* [Data provided]
*-*-*

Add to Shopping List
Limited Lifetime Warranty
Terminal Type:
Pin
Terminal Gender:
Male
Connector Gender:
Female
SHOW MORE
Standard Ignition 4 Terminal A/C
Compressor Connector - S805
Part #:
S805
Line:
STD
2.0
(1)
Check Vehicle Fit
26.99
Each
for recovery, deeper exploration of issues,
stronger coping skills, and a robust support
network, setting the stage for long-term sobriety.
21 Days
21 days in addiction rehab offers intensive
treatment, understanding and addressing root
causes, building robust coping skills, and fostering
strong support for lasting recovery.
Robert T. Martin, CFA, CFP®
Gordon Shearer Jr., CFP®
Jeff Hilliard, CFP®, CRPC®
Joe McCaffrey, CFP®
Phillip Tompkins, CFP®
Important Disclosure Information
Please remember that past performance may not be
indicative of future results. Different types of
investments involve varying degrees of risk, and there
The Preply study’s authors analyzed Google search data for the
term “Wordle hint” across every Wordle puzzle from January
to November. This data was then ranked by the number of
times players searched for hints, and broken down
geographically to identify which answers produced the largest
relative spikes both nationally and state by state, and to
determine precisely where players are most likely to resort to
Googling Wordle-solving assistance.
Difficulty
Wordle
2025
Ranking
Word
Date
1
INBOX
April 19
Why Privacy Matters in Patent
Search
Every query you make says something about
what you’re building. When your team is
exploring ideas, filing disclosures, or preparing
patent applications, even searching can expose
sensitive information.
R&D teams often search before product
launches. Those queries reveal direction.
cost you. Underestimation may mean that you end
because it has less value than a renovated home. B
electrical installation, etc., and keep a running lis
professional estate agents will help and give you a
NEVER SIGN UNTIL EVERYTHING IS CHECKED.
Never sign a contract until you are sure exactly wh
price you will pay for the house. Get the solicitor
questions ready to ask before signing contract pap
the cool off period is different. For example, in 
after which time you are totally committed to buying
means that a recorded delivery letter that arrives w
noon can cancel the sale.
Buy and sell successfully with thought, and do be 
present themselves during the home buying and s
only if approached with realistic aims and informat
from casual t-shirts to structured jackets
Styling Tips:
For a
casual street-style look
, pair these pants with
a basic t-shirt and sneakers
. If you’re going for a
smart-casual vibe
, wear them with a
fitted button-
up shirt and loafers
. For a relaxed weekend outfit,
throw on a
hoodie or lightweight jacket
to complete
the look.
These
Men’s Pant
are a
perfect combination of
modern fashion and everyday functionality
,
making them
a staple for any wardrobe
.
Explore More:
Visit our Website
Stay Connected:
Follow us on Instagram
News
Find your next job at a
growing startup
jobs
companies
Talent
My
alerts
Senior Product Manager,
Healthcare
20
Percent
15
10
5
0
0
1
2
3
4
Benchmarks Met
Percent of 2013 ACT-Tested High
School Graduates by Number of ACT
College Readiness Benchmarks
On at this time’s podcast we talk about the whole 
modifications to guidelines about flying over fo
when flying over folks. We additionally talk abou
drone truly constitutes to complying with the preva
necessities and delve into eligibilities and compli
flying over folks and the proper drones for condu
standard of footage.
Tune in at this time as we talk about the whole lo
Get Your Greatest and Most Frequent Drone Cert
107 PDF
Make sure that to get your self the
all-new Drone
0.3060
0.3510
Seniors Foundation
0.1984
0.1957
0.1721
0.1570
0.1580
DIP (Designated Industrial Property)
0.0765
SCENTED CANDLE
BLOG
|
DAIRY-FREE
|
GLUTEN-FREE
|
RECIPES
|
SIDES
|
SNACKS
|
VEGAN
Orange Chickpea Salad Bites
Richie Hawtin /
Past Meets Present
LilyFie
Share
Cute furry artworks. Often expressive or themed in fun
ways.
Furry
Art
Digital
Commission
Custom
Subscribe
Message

*-*-*

* [Problem statement]
Precisely the lines between those holding "price you will" and "up shirt and loafers", inclusive, are to be reproduced from the listing above, with nothing added.

* [Exercise result]
price you will pay for the house. Get the solicitor
questions ready to ask before signing contract pap
the cool off period is different. For example, in 
after which time you are totally committed to buying
means that a recorded delivery letter that arrives w
noon can cancel the sale.
Buy and sell successfully with thought, and do be 
present themselves during the home buying and s
only if approached with realistic aims and informat
from casual t-shirts to structured jackets
Styling Tips:
For a
casual street-style look
, pair these pants with
a basic t-shirt and sneakers
. If you’re going for a
smart-casual vibe
, wear them with a
fitted button-
up shirt and loafers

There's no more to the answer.